UN MONDO A PARTE - Una scuola dove s’insegna a resistere
Resistenza culturale e difesa della propria identità.
Potrebbero essere i temi di un film impegnato e politico e invece
Riccardo Milani, al quinto film con
Antonio Albanese protagonista, sceglie le armi della leggerezza e della commedia sociale per tratteggiare la vicenda di un piccolo paesino nel cuore del Parco nazionale d’Abruzzo e farne manifesto di umana condivisione.
Siamo a Rupe (in realtà Opi, il nome è inventato per proteggere la stabilità del borgo) dove è stato appena trasferito il maestro elementare Michele Cortese (Albanese, sempre bravissimo) stanco di 40 anni d’insegnamento nella giungla periferica romana (il film inizia con un bimbo di 6 anni che lo minaccia…) e in cerca di nuovi stimoli.
Accolto da una copiosa nevicata e dal gelo perenne (camminare in mocassini non aiuta…) quell’uomo discreto e innamorato del suo lavoro scoprirà che al Cesidio Gentile detto Juricò (bellissima la storia del poeta pastore al quale è intitolata la scuola) servono 4 nuovi alunni entro il nuovo anno scolastico pena la chiusura dell’istituto.
Con l’aiuto di una vicepreside energica e cornificata (l’ottima
Virginia Raffaele in dialetto abruzzese) porterà a termine la missione tra espedienti al limite della legalità e voglia di trasmettere il sapere senza imporlo.

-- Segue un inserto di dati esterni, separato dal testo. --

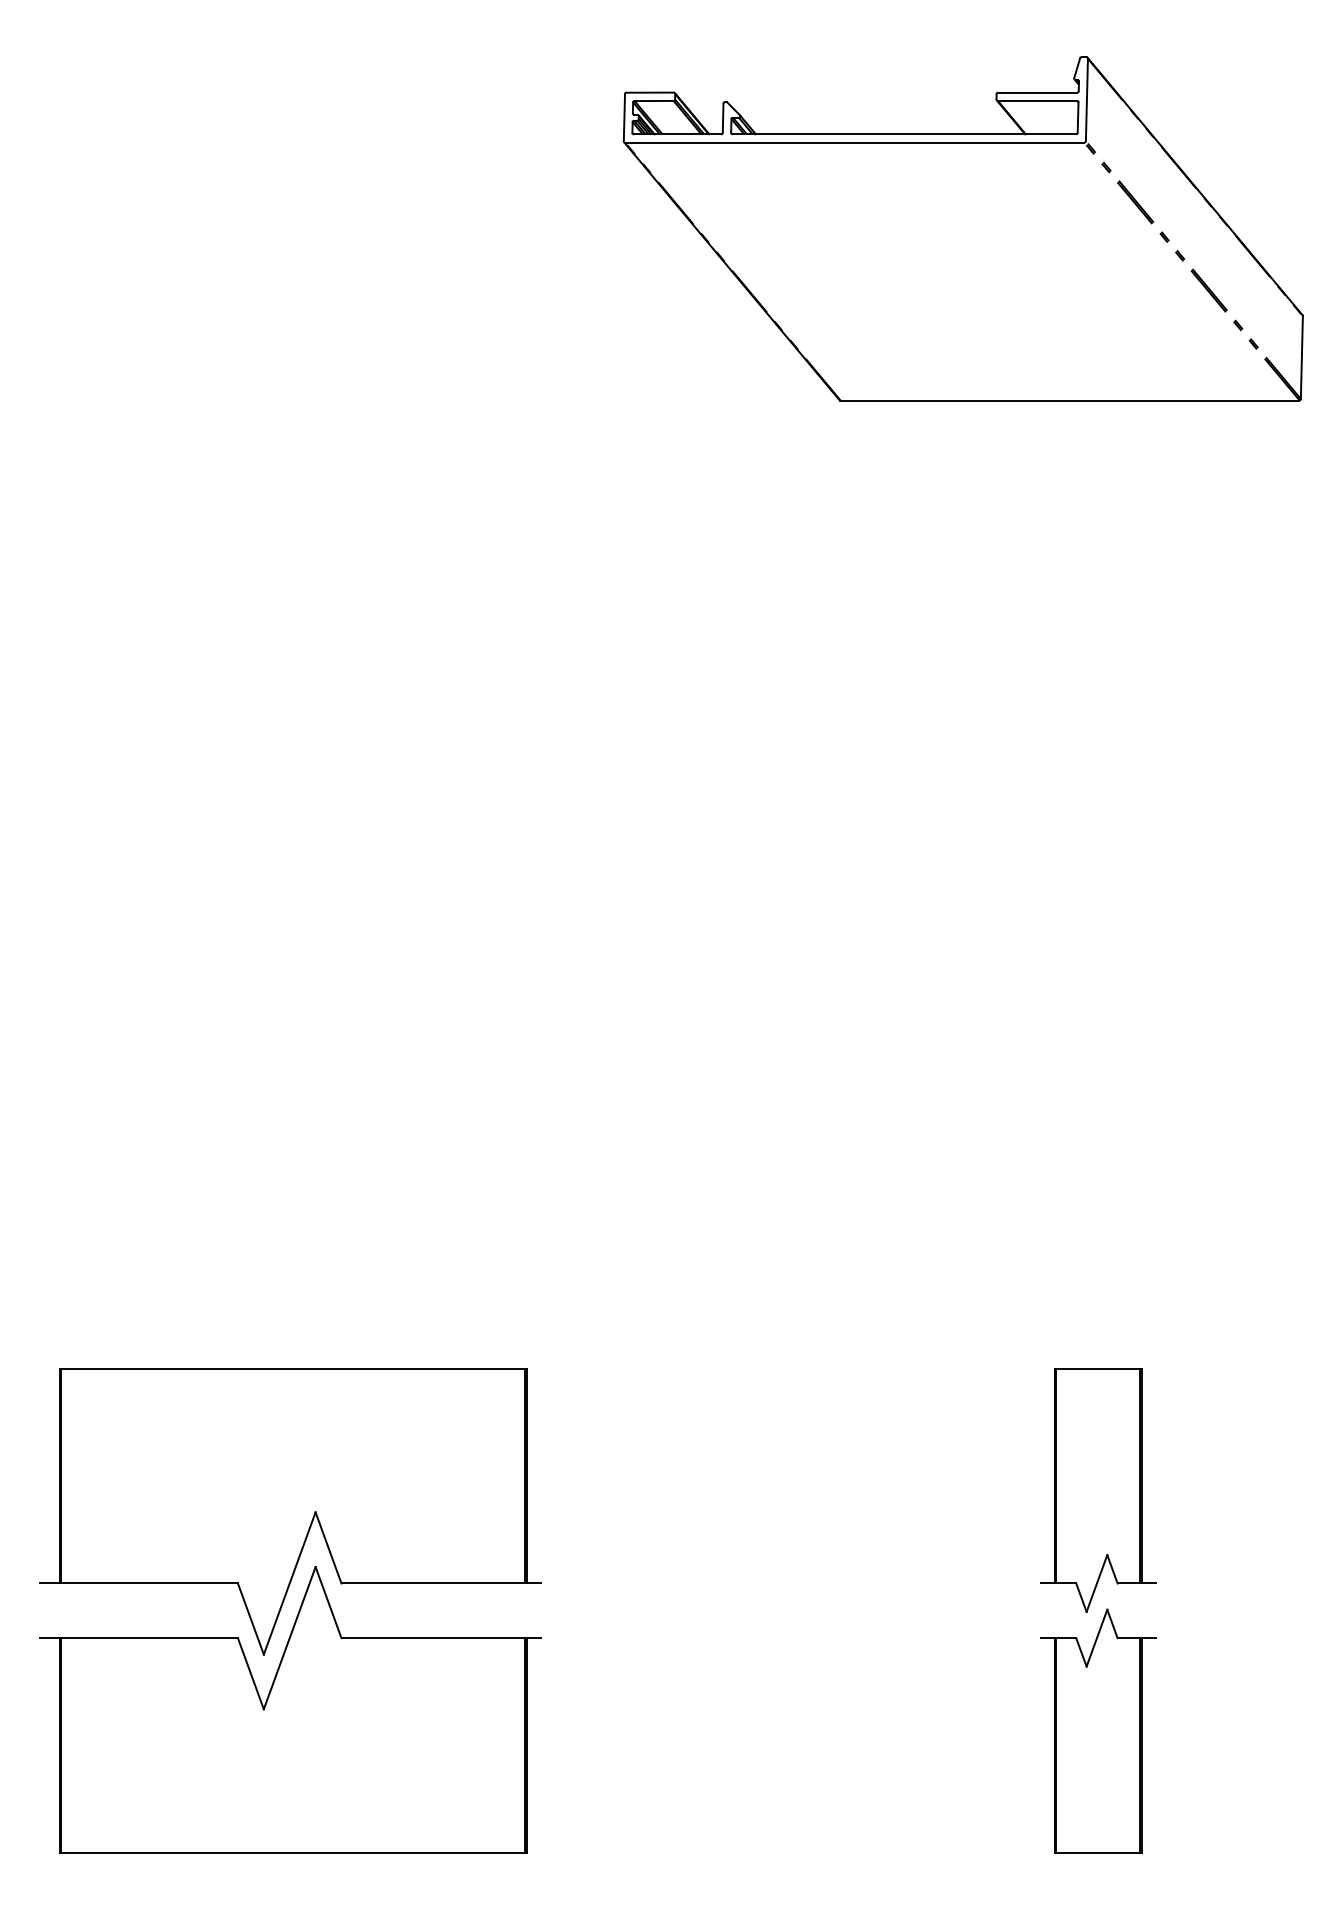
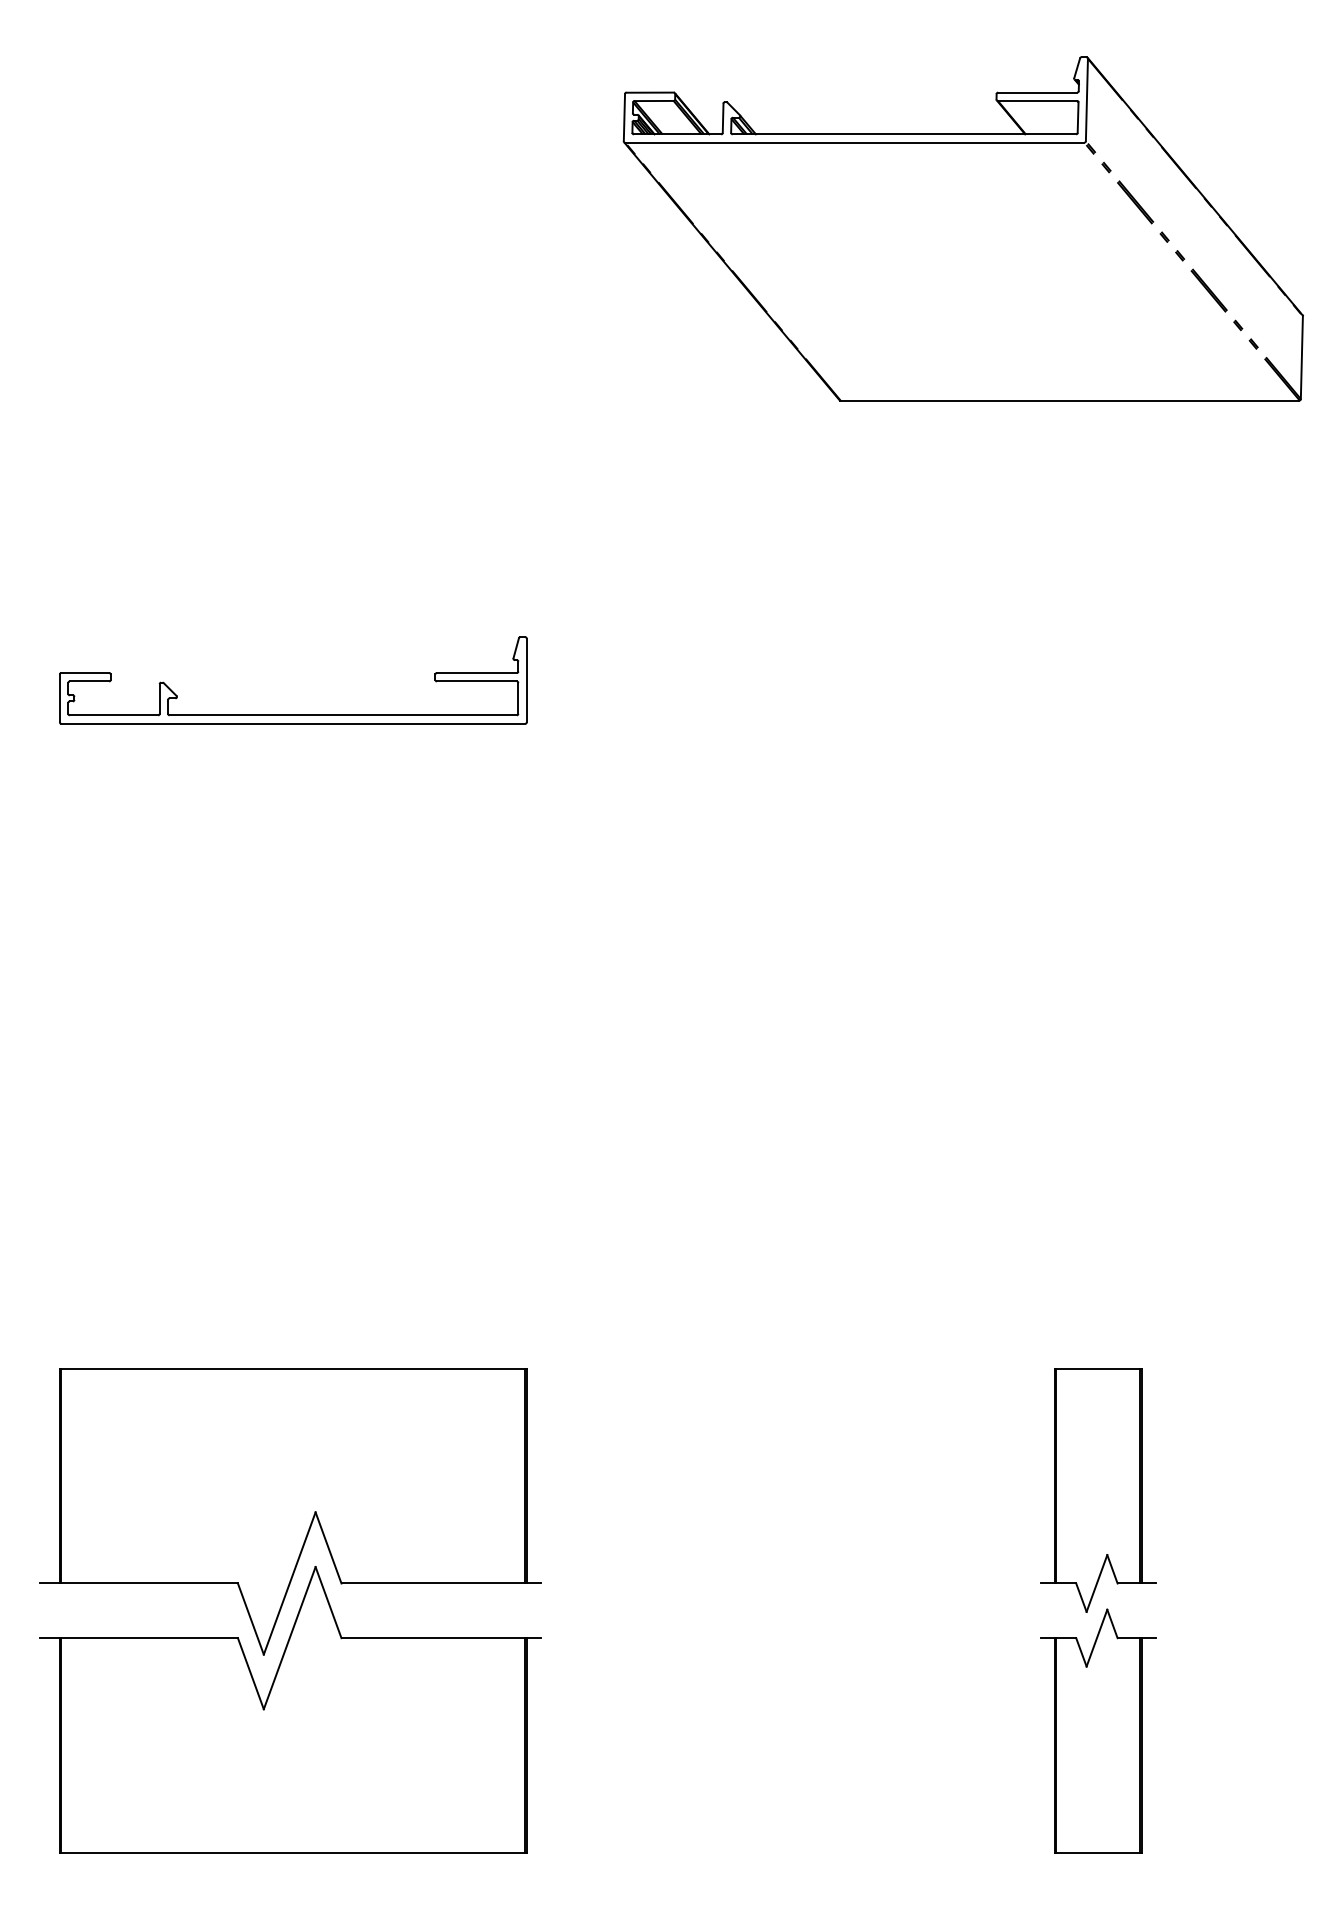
part at (293, 714): none -> present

Con un occhio speciale ad un giovane del posto che sogna di diventare agricoltore invece che youtuber.
Necessario (si rivaluta il ruolo e la figura dell’insegnante) e divertente (la prima mezz’ora, la migliore del film, è esilarante, con Albanese incapace di comprendere il nuovo dialetto e alle prese con usi e costumi locali), scritto da Milani con Michele Astori e interpretato da un cast neorealista (sui titoli di testa compaiono nomi e professioni degli abitanti di Pescasseroli che hanno lavorato al film con nota di merito per il bidello Sergio Saltarelli),
Un mondo a parte regala spunti riflessivi (Con 1400 euro al mese siamo noi la nuova classe operaia dice Virginia Raffaele) e credibilità tra lezioni di educazione sessuale e colloqui con i genitori nelle stalle, citazioni antropologiche (la restanza di Vito Teti) e l’invito a non abituarsi mai al peggio.

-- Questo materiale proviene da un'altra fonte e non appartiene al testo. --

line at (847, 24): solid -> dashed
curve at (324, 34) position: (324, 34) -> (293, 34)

Con quel paesino dove la rassegnazione si mangia a morsi come la scamorza che diventa l’emblema di un domani diverso e ancora possibile (quel trattore che si rimette in moto scalda i cuori).
Capace di non lasciare indietro nessuno. Proprio come quel branco di lupi che sembra salutare e vigilare da lontano su quel maestro catapultato in un mondo a parte. Omaggio a Ivan Graziani in colonna sonora con Agnese dolce Agnese e Taglia la testa al gallo.